In the context of open access scientific publishing, it is common that the Version of Record (VoR) includes the full text of the article as well as figures and tables. Scientific metadata about an article is no longer just the abstract, authors, and references. This full text, structured data that is permissively licensed will open up many workflows for scientific research. The full text is most often stored in an XML format which can be used to create all other views of this content (PDF, HTML). The structure of this XML varies between publisher, with the most used open standard being JATS (Journal Article Tag Suite), a NISO standard.
JATS defines a set of XML elements and attributes designed to represent journal articles in a single standard XML format. A JATS document is a single XML file that includes an
article, which has
front matter (authors, affiliations, title, abstract, funding), the
body of the article (all sections, text, references to figures/images, tables), and the
back matter (appendix sections, data-availability statements, conflict statements, acknowledgements, and the reference list). There can also be a number of
sub-articles (with their own stubbed, frontmatter) that can be used to store other documents in a project (reviews, responses, appendicies, or even computational notebooks!).

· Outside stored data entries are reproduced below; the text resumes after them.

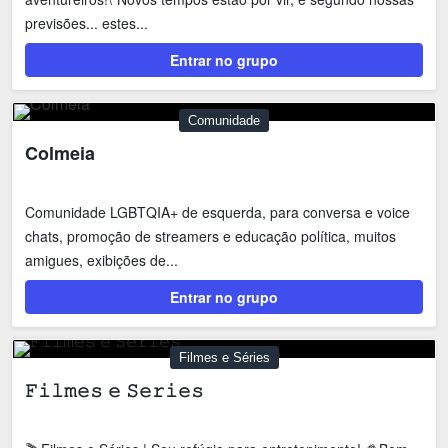
previsões... estes...
Entrar no grupo
Comunidade
Colmeia
Comunidade LGBTQIA+ de esquerda, para conversa e voice
chats, promoção de streamers e educação política, muitos
amigues, exibições de...
Entrar no grupo
Filmes e Séries
𝙵𝚒𝚕𝚖𝚎𝚜 𝚎 𝚂𝚎𝚛𝚒𝚎𝚜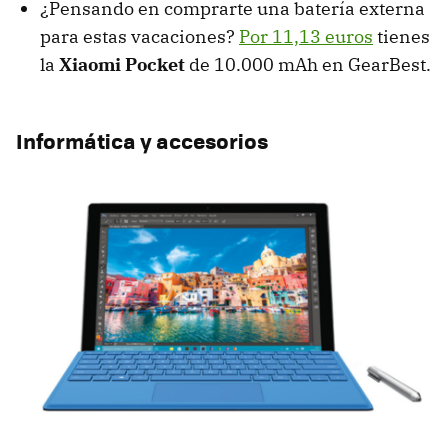
¿Pensando en comprarte una batería externa
para estas vacaciones?
Por 11,13 euros
tienes
la
Xiaomi Pocket
de 10.000 mAh en GearBest.
Informática y accesorios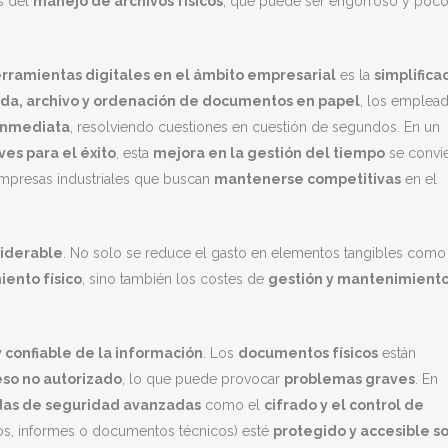
s del
manejo de archivos físicos
, que puede ser engorroso y poc
rramientas digitales en el ámbito empresarial
es la
simplifica
da, archivo y ordenación de documentos en papel
, los emplea
 inmediata
, resolviendo cuestiones en cuestión de segundos. En un
ves para el éxito
, esta
mejora en la gestión del tiempo
se convie
empresas industriales que buscan
mantenerse competitivas
en el
siderable
. No solo se reduce el gasto en elementos tangibles como
ento físico
, sino también los costes de
gestión y mantenimient
 confiable de la información
. Los
documentos físicos
están
eso no autorizado
, lo que puede provocar
problemas graves
. En
as de seguridad avanzadas
como el
cifrado y el control de
tos, informes o documentos técnicos) esté
protegido y accesible s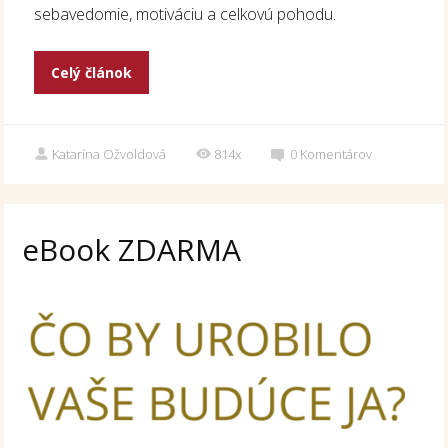
sebavedomie, motiváciu a celkovú pohodu.
Celý článok
Katarína Ožvoldová
814x
0
Komentárov
eBook ZDARMA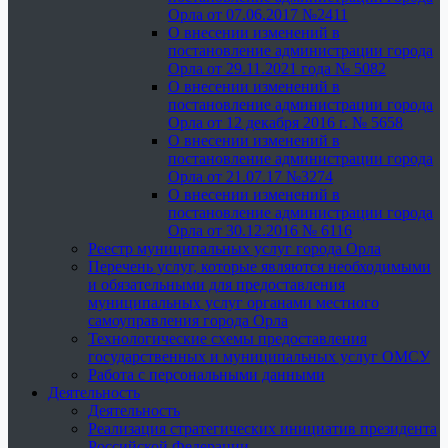
Орла от 07.06.2017 №2411
О внесении изменений в
постановление администрации города
Орла от 29.11.2021 года № 5082
О внесении изменений в
постановление администрации города
Орла от 12 декабря 2016 г. № 5658
О внесении изменений в
постановление администрации города
Орла от 21.07.17 №3274
О внесении изменений в
постановление администрации города
Орла от 30.12.2016 № 6116
Реестр муниципальных услуг города Орла
Перечень услуг, которые являются необходимыми
и обязательными для предоставления
муниципальных услуг органами местного
самоуправления города Орла
Технологические схемы предоставления
государственных и муниципальных услуг ОМСУ
Работа с персональными данными
Деятельность
Деятельность
Реализация стратегических инициатив президента
Российской Федерации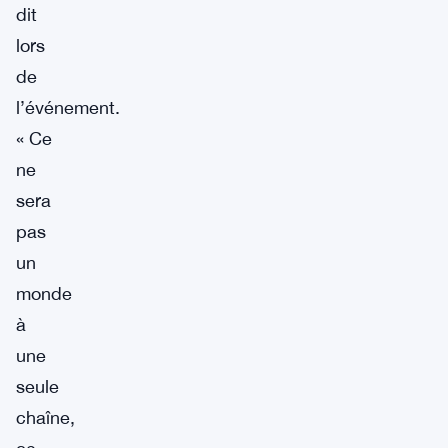
dit
lors
de
l’événement.
« Ce
ne
sera
pas
un
monde
à
une
seule
chaîne,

MyST can be used to both download, read, create the full JATS XML, using our tool called
jats-xml (see install instructions). To download a JATS file, for example, you can use the command-line interface:
jats download https://elifesciences.org/articles/81952 article.jats
You can also summarize a JATS article, either locally or remotely using a DOI or some URLs.
jats summary https://elifesciences.org/articles/81952
JATS for Journal Archiving and Interchange¶
There are three different tag-sets for JATS, as a lot of the content that we are aiming to work with requires computational notebooks and multiple articles we have chosen to focus MyST on the Journal Archiving and Interchange (v1.3). There is a lot of overlap between the tag-sets, with the Journal Archiving and Interchange tag-set being the most permissive and allowing, for example,
sub-articles. Try clicking the "JATS" button in the following demo.
The largest structural difference in body content is that the sections (
sec) are nested, which are accomplished as specific transforms for this export target.